Located in Victoria Land, they run north–south between the Priestley Glacier to the north and Ferrar Glacier to the south. (Note: The USGS description, saying the Prince Albert Mountains extend to the Ferrar Glacier, is confusing. The Mawson Glacier seems to be the southern limit. On their maps, the USGS shows the mountains south of Mawson Glacier as Kirkwood Range near the coast and Convoy Range, Coombs Hills and Allan Hills further inland. South of these are the Clare Range, Saint Johns Range etc. The USGS descriptions for these ranges do not say they are part of the Prince Albert Mountains.
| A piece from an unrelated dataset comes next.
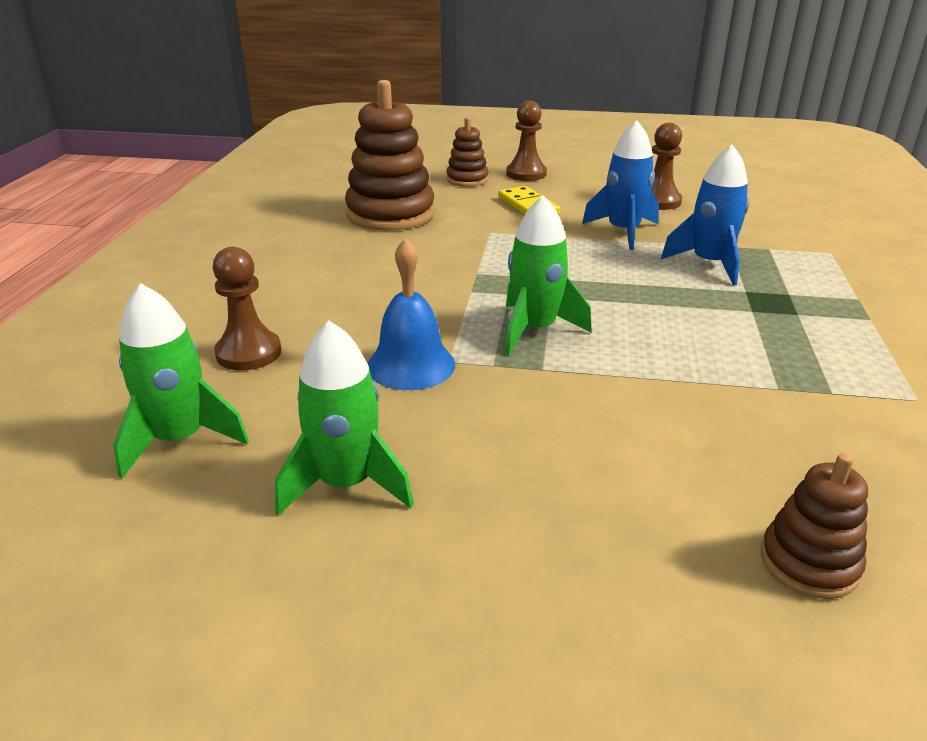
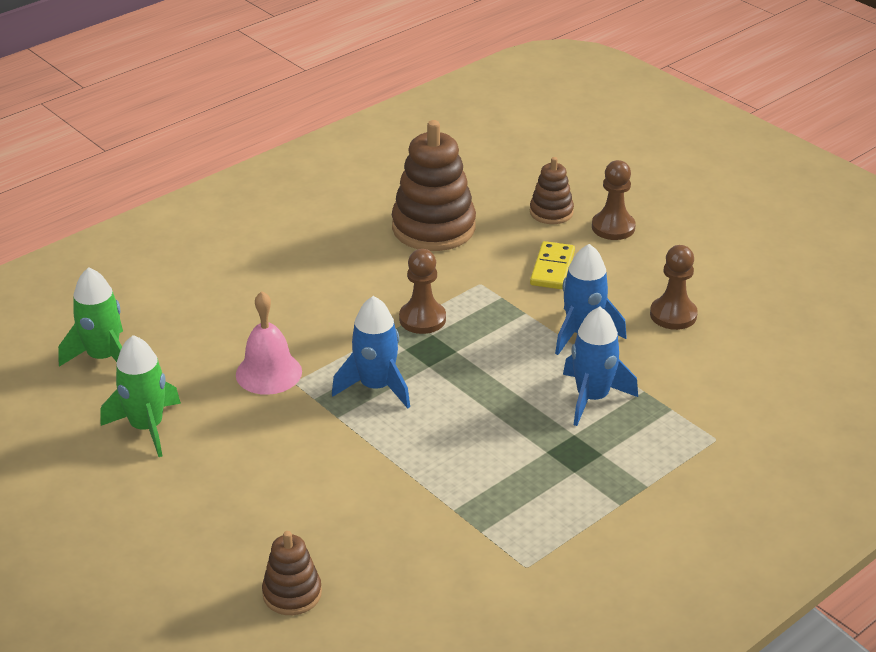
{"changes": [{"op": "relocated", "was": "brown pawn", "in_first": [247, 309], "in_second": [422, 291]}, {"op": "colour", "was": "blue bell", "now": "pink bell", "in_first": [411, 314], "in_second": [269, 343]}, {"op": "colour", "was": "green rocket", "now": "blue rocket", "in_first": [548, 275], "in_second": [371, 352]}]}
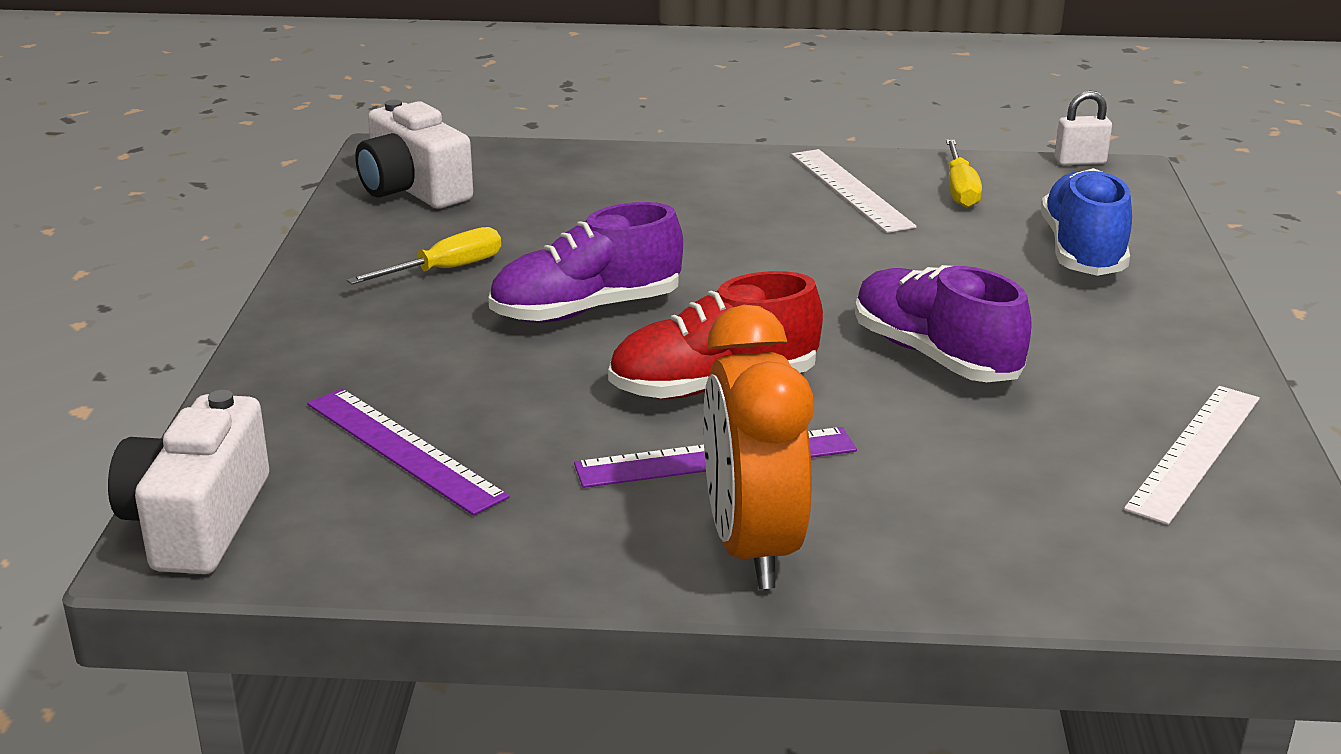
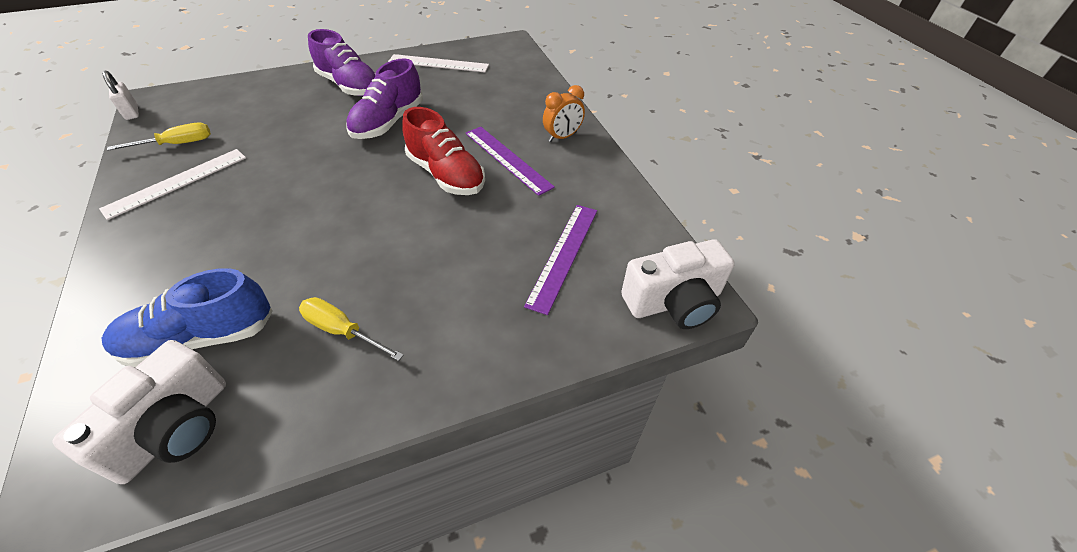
{"changes": [{"op": "relocated", "was": "purple shoe", "in_first": [585, 262], "in_second": [341, 62]}, {"op": "size", "was": "orange clock", "in_first": [758, 447], "in_second": [564, 113], "ratio": 0.55}, {"op": "relocated", "was": "blue shoe", "in_first": [1086, 222], "in_second": [187, 317]}]}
The Ferrar Glacier is yet further south.)
They are south of the Deep Freeze Range and north of the Kirkwood Range.

==Exploration and name==
The Prince Albert Mountains were discovered by Sir James Clark Ross, on February 17, 1841, and named by him for Prince Albert, the consort of the British Queen Victoria of England.
The first exploration of the mountains was by British expeditions in the early 1900s.
Detailed survey and mapping was accomplished by New Zealand and American expeditions in the 1950s and 1960s.

==Location==

The northeastern section of the Prince Albert Mountains extends across the Reeves Glacier north to the Priestley Glacier.
These two glacier converge into the Nansen Ice Sheet.
Further south, they cross the David Glacier and Larsen Glacier.
In the far south they extend to the Mawson Glacier.
In the southwest the Reeves Névé extends to their west.
The Ricker Hills are in the northwest of the range, between Hollingsworth Glacier and upper David Glacier.

== Major peaks ==
This range include the following mountains:

| Mountain | metres | feet |
|---|---|---|
| Mount Mackintosh | 2,468 | 8,087 |
| Mount Joyce | 1,830 | 6,000 |
| Mount Billing | 1,420 | 4,700 |
| Mount Mallis | 1,360 | 4,462 |
| Mount Priestley | 1,100 | 3,600 |

==Major glaciers==
Major glaciers, from north to south, include:
- Priestley Glacier is a major valley glacier, about 60 nmi long, originating at the edge of the Polar Plateau. The glacier drains southeast between the Deep Freeze Range and Eisenhower Range to enter the northern end of the Nansen Ice Sheet.
- Reeves Glacier is a broad glacier originating on the interior upland and descending between Eisenhower Range and Mount Larsen to merge with the Nansen Ice Sheet.
- Larsen Glacier is a glacier flowing southeast from Reeves Névé, through the Prince Albert Mountains and entering the Ross Sea just south of Mount Crummer.
- David Glacier is a glacier over 60 nmi long, flowing east from the polar plateau through the Prince Albert Mountains to the coast. It enters the Ross Sea between Cape Philippi and Cape Reynolds to form the floating Drygalski Ice Tongue.
- Mawson Glacier is a large glacier descending eastward from the Antarctic Plateau to the north of Trinity Nunatak and the Kirkwood Range, to enter the Ross Sea, where it forms the Nordenskjöld Ice Tongue.

== Features ==

Features or groups of features in the Prince Albert Mountains have been named by various survey groups and expeditions. From north to south they include:

- Eisenhower Range, a majestic mountain range, about 45 nmi long and rising to 3,070 m, which rises between Reeves Névé on the west, Reeves Glacier on the south, and Priestley Glacier on the north and east.
- Mount Bellingshausen', a conspicuous cone-shaped mountain, 1,380 m high, standing 5 nmi northeast of Mount Priestley between Larsen Glacier and David Glacier.
- Mount Joyce, a prominent, dome-shaped mountain, 1,830 m high, standing 8 nmi northwest of Mount Howard.
- Ricker Hills, a group of mainly ice-free hills, about 9 nmi long, lying just west of Hollingsworth Glacier.
- Mount Armytage, a dome-shaped mountain, 1,855 m high, standing north of Mawson Glacier and 14 nmi west of Mount Smith.
- Mount Murray, a sharp granite peak, 1,005 m high, standing 8 nmi west of Bruce Point on the north side of Mawson Glacier.